Not content with climbing Mt Kilimanjaro and not content with raising thousands for charity, Alan Hanna of Pitstop Fast Food in Kilkeel and Malachy Mallon, owner of the Dolphin in Armagh and Dungannon, also opened the world’s highest pop-up chippy.
Today they made the official presentation of £20,000 to The Fishermen’s Mission, having already presented £5,000 to Fortune Kids & Education Foundation Orphanage in Tanzania. Upon return they received a further £2,000 for the orphanage, from a local business man. A total of £27,000 raised!
Travelling to Tanzania to climb the 20,000 ft of Mount Kilimanjaro might seem a long way to go just to cook fish and chips. But for two award winning fish and chip shop owners, it was a clever way to give back to their local community and those much less fortunate, living five thousand miles away.
“We wanted to raise more money for the Fishermen’s Mission and we needed a big challenge to gain the sponsorship.” Said Malachy. “So at the top of the world, we did what we do best, cooked fish and chips. We had trained well for the climb and the cooking was great fun, and of course it was an amazing adventure. But it’s important to remember, the real difference we can all make in the lives of those who face daily struggles. That mixture of cheering each other on and accepting the temporary discomfort, meant we could overcome 8 days of climbing, because it was helping so many other people who have to overcome adversity every day.”

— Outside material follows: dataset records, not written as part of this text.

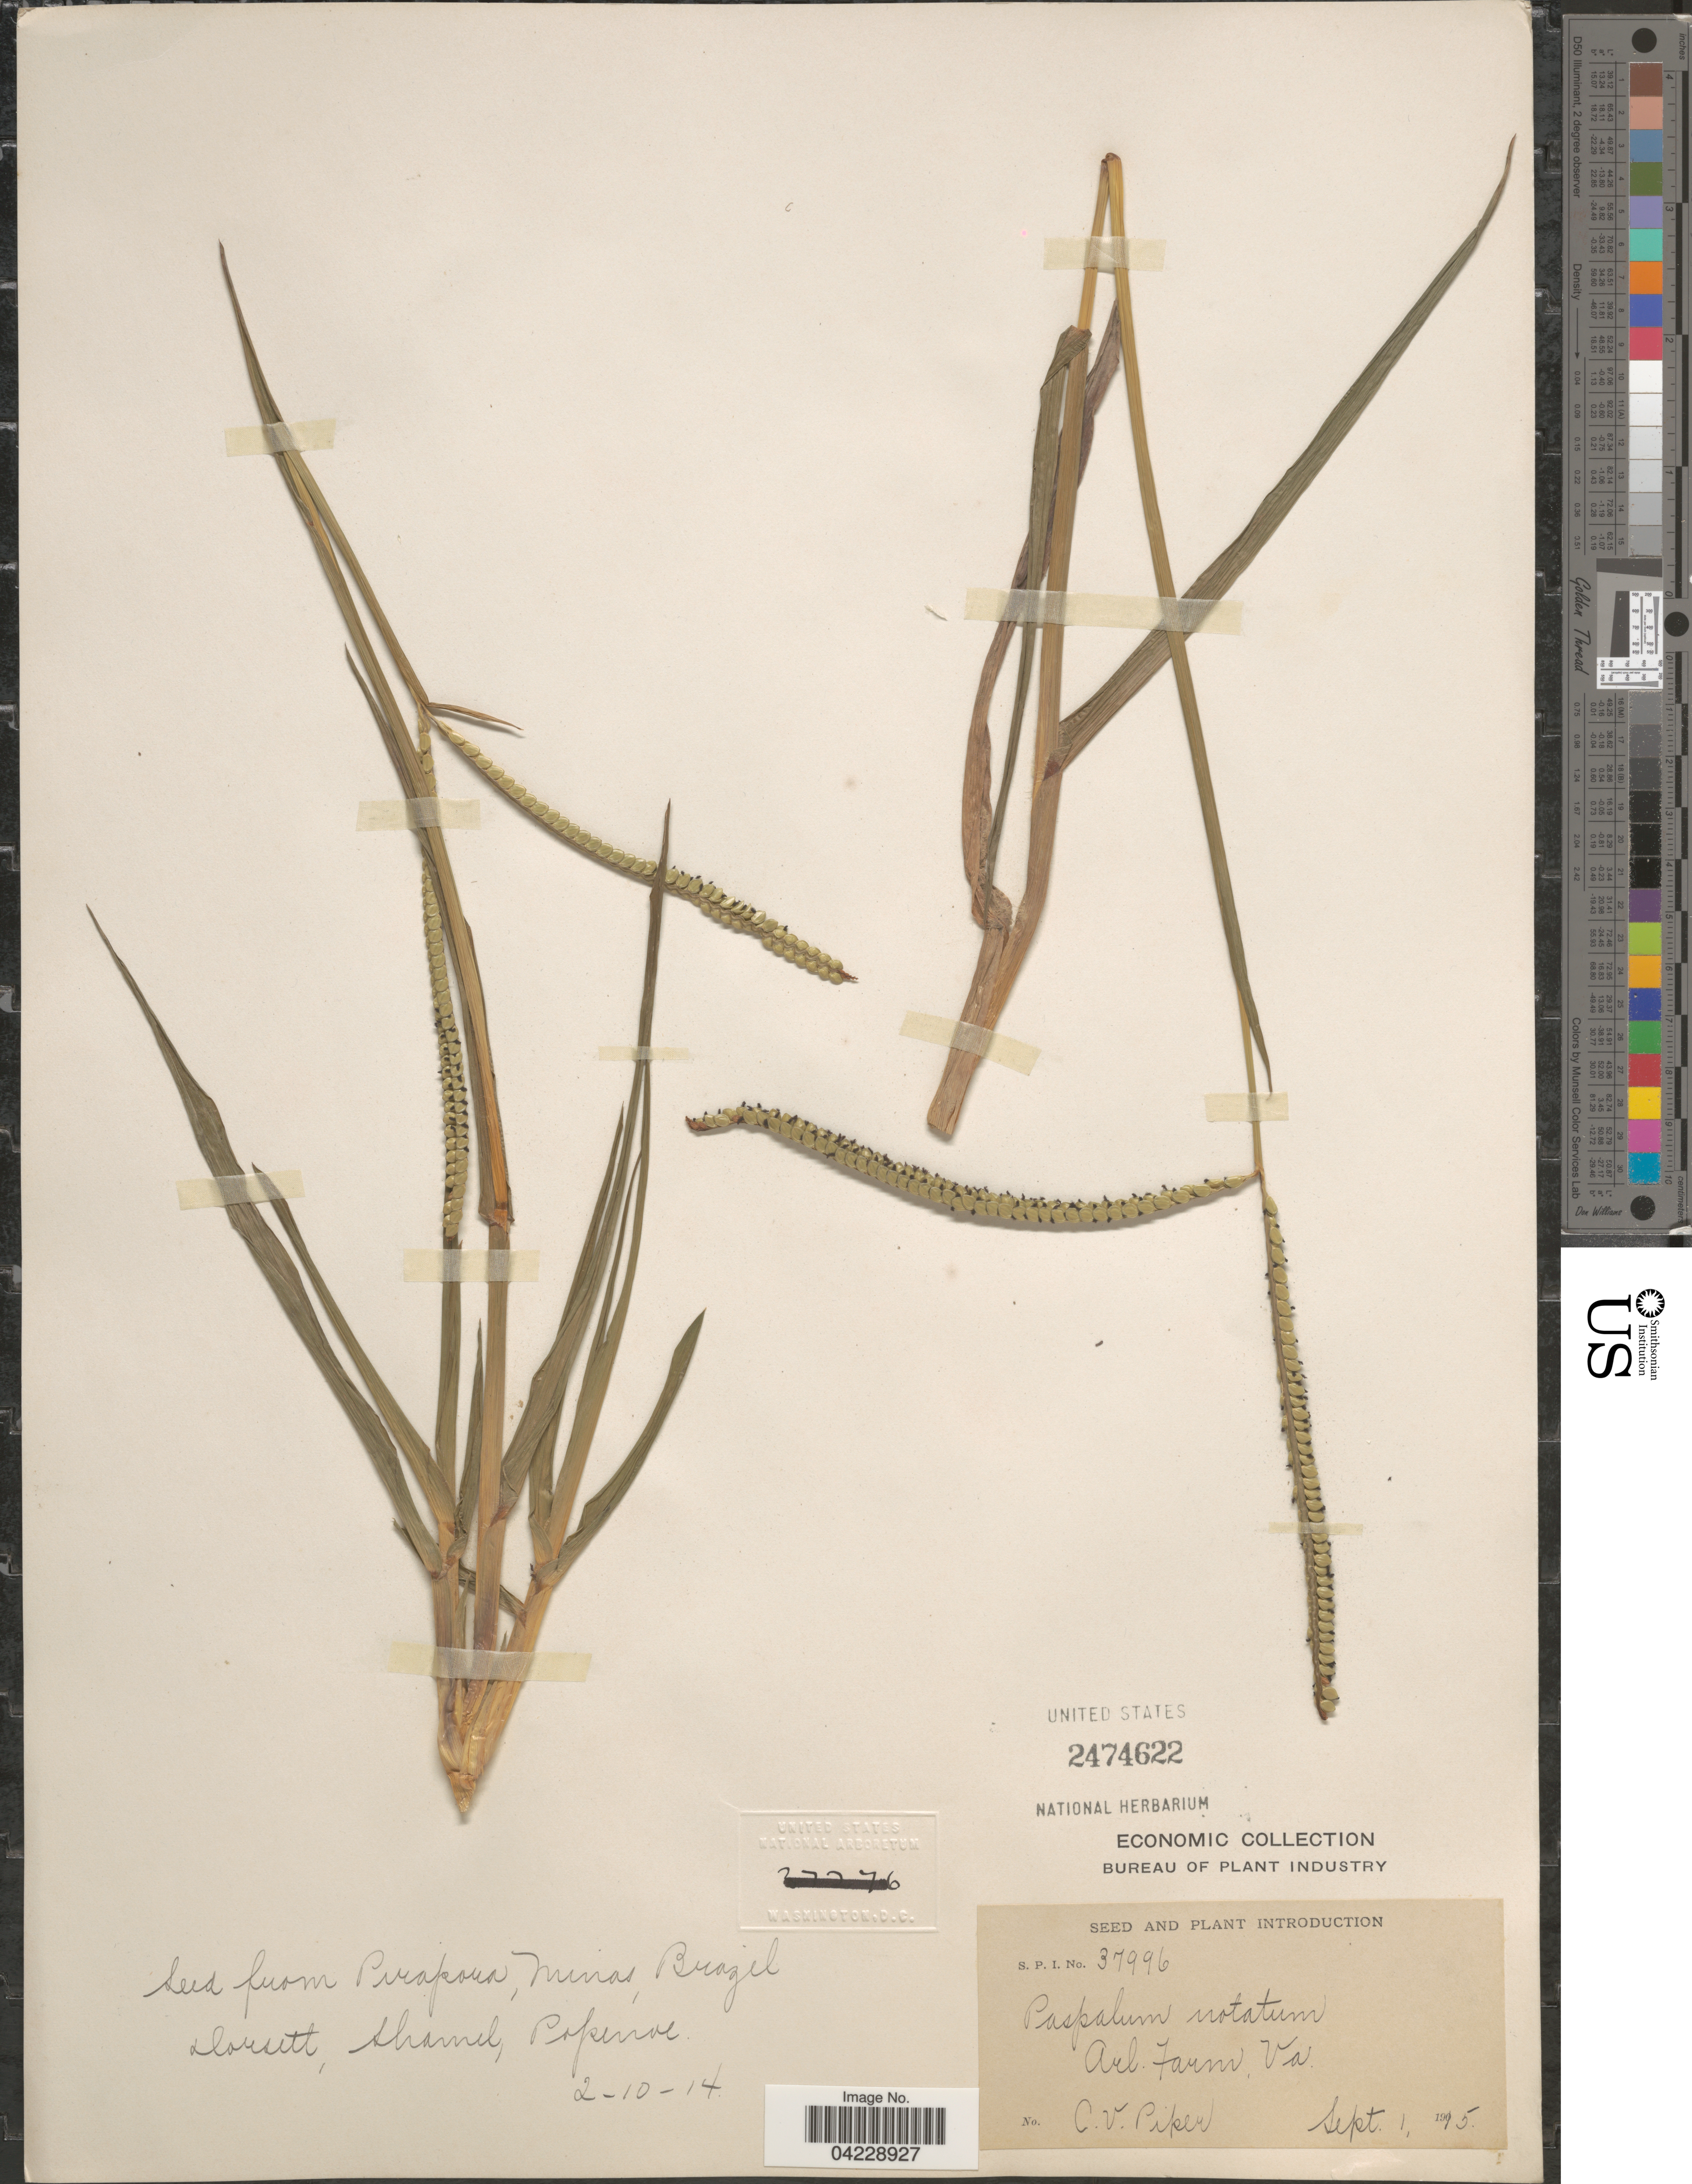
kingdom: Plantae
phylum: Tracheophyta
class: Liliopsida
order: Poales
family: Poaceae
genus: Paspalum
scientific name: Paspalum notatum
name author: Flüggé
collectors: C. V. Piper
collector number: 37996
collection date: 1915-09-01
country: United States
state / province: Virginia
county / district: Arlington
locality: Arl. Farm.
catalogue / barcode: US 2474622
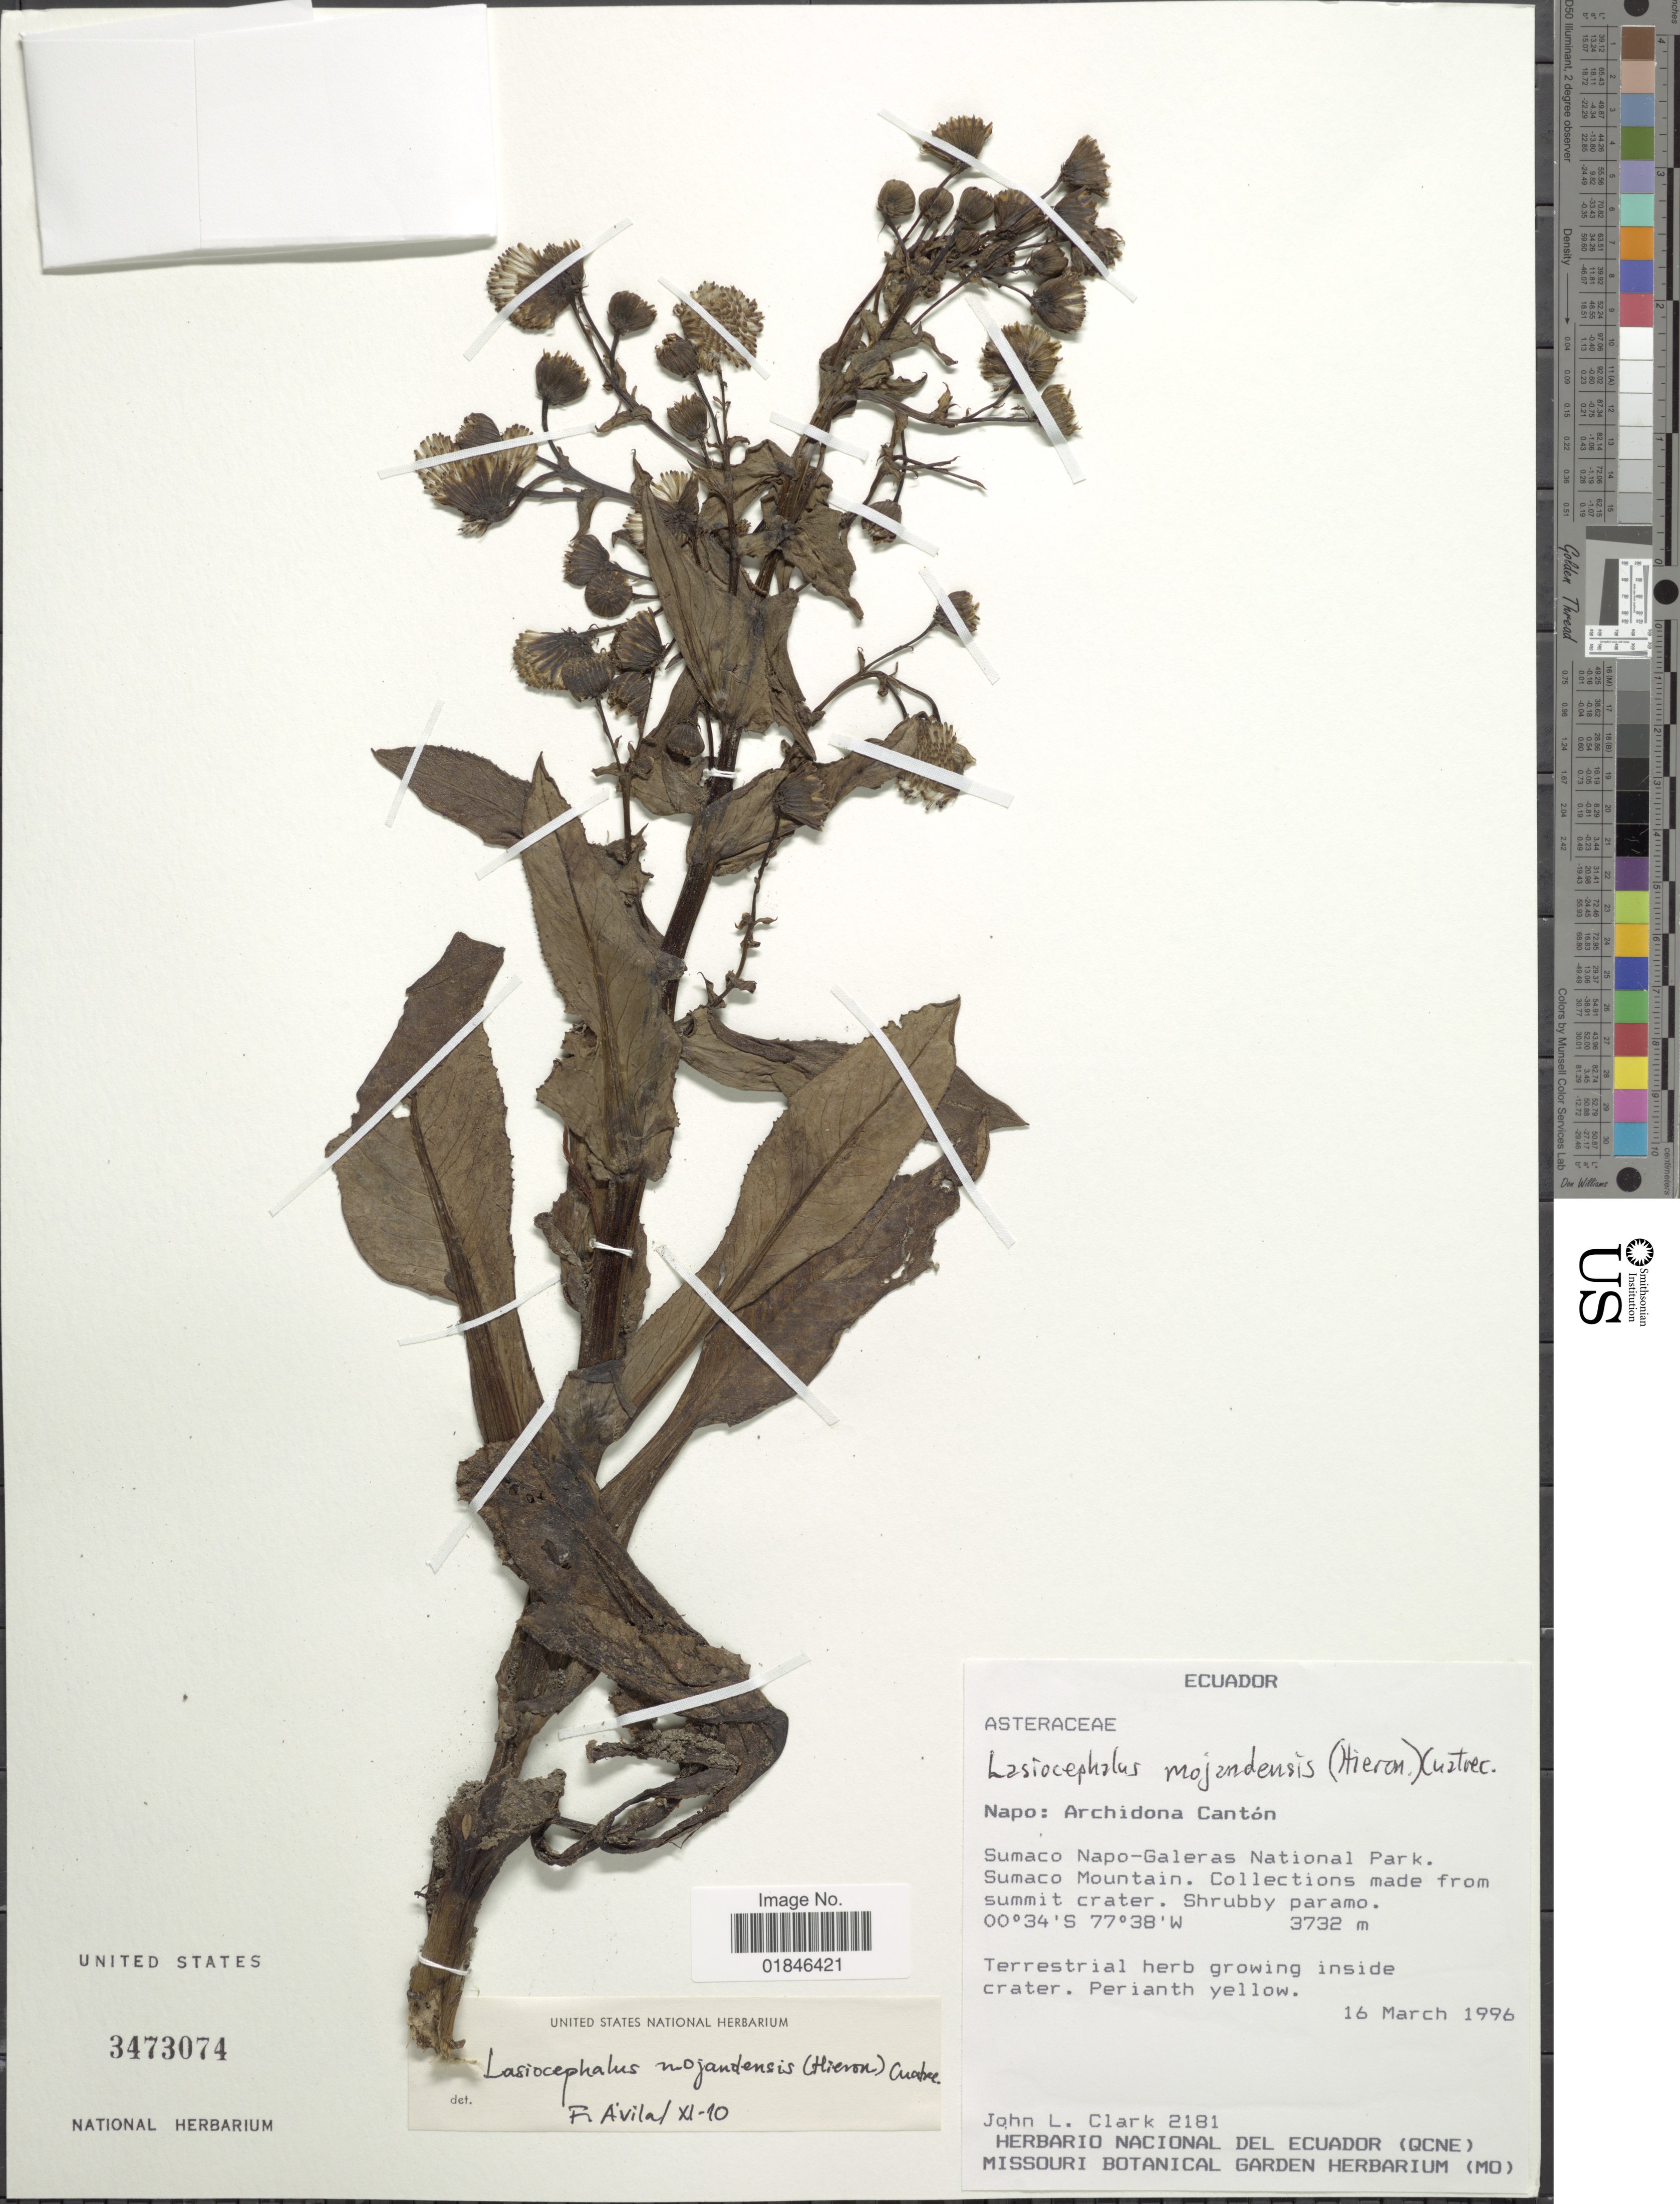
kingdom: Plantae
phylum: Tracheophyta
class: Magnoliopsida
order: Asterales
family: Asteraceae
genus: Senecio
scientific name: Senecio mojandensis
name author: Hieron.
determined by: Salomon, Luciana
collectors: J. L. Clark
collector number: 2181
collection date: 1996-03-16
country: Ecuador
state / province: Napo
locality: Napo: Archidona Canton. Sumaco Napo-Galeras National Park. Sumaco Mountain.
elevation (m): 3732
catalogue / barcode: US 3473074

Alan added, “We were honoured and humbled to visit the Fortune Kids Orphanage. The support from McWhinney’s Sausages; Kerry Foods, Unique Seafood Ltd and Florigo Frying Solutions, has been superb and we had brought some of the food with us. We got potatoes at a local market and despite no running water and only a two ring gas stove, we practiced our pop-up cooking skills, for the staff and children. The sausages, fish and chips were devoured.”
Alan and Malachy donated five thousand pounds to the orphanage, which is 14.7 million Tanzanian shillings. It provided food, mattresses, payment of their rent for 1 year and crucially, access to running water. In a recent email the orphanage said they were keeping well, despite battling malaria. Malachy said, “We’ve learned the donation also helped pay health insurance for the children, and wages for the security guard, a teacher and fittingly, the matron and chef. That kind of change in people’s lives is why we set out to fundraise.”
Alan and Malachy set out as part of a small group of climbers, led by a team of 30 porters. “We learnt some Swahili. Jambo (hello), asante (thank you) and polepole, meaning slowly!” laughs Alan. He said, “Each stage was breathtaking. The nights were extremely cold and lack of sleep added to the worry of low oxygen levels and altitude sickness. Mind you, the porters danced and sang each night and we officially opened the pop-up chippy in Barafu Camp, 15,255ft above sea level.”
“Setting off at 11.45 at night, for the final climb to the summit, there were still moments we thought we might not make it.” said Alan. “One of the group had to pull out, just an hour from the summit. Knowing people had been donating and knowing how much the Fishermen’s Mission needed the support, kept us focused.”
The Fishermen’s Mission delivers welfare support from its three centres in Kilkeel, Ardglass and Portavogie. They help with emergency grants to fishermen and their families in times of need. They provide an emergency response all year round, for the survivor’s of fishing emergencies and accidents and to the families for those lost at sea or sadly killed. They work alongside rescue teams and help with accommodation, food and clothing. They also provide local and migrant fishermen with a place to rest after fishing, providing facilities such as a laundry room and a range of welfare help.
On the 9th September 2018, at 7.30am Alan and Malachy reached the summit of Mt Kilimanjaro, the world’s highest free-standing mountain. Back home, Alan and Malachy agreed, “Multiple missions accomplished.”